A Gender Rights Activist working with the tribal and marginalized communities in india, Srilekha is a PhD scholar working on understanding body and sexuality among tribal girls, to fill the gaps in research around indigenous women and their stories. Srilekha has worked extensively at the grassroots level with community based organisations, through several advocacy initiatives around Gender, Mental Health, Menstrual Hygiene and Sexual and Reproductive Health Rights (SRHR) for the indigenous in Jharkhand, over the last 6 years.

Srilekha has also contributed to sustainable livelihood projects and legal aid programs for survivors of sex trafficking. She has been conducting research based programs on maternal health, mental health, gender based violence, sex and sexuality. Her interest lies in conducting workshops for young people on life skills, feminism, gender and sexuality, trauma, resilience and interpersonal relationships.

A Guwahati-based college student pursuing her Masters in Tata Institute of Social Sciences, Bidisha started the #BleedwithDignity campaign on the technology platform Change.org, demanding that the Government of Assam install
biodegradable sanitary pad vending machines in all government schools across the state. Her petition on Change.org has already gathered support from over 90000 people and continues to grow.

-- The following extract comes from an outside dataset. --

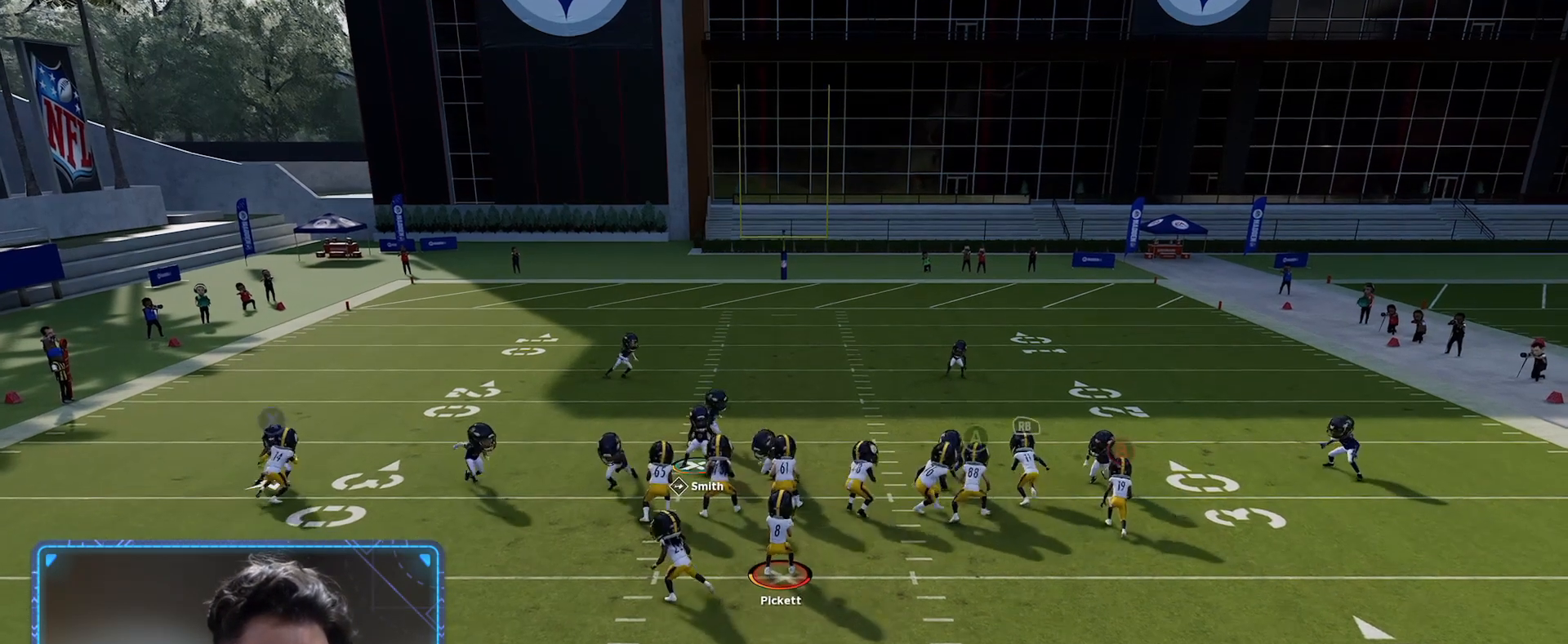
{"buttons": [], "left_stick": "down", "right_stick": "center", "events": [[184, "left_stick", "center"], [367, "left_stick", "down"]]}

Bidisha was selected in Change.org’s flagship program ‘She Creates Change’ having run successful online advocacy
campaigns, which were widely recognised. Through the #BleedwithDignity campaign; she organised and celebrated World Menstrual Hygiene Day, 2019 in Guwahati, Assam by hosting a wall mural by collaborating with local organisations. The initiative was widely covered by national and local media, and the mural was later inaugurated by the event’s chief guest Commissioner of Guwahati Municipal Corporation (GMC) Debeswar Malakar, IAS.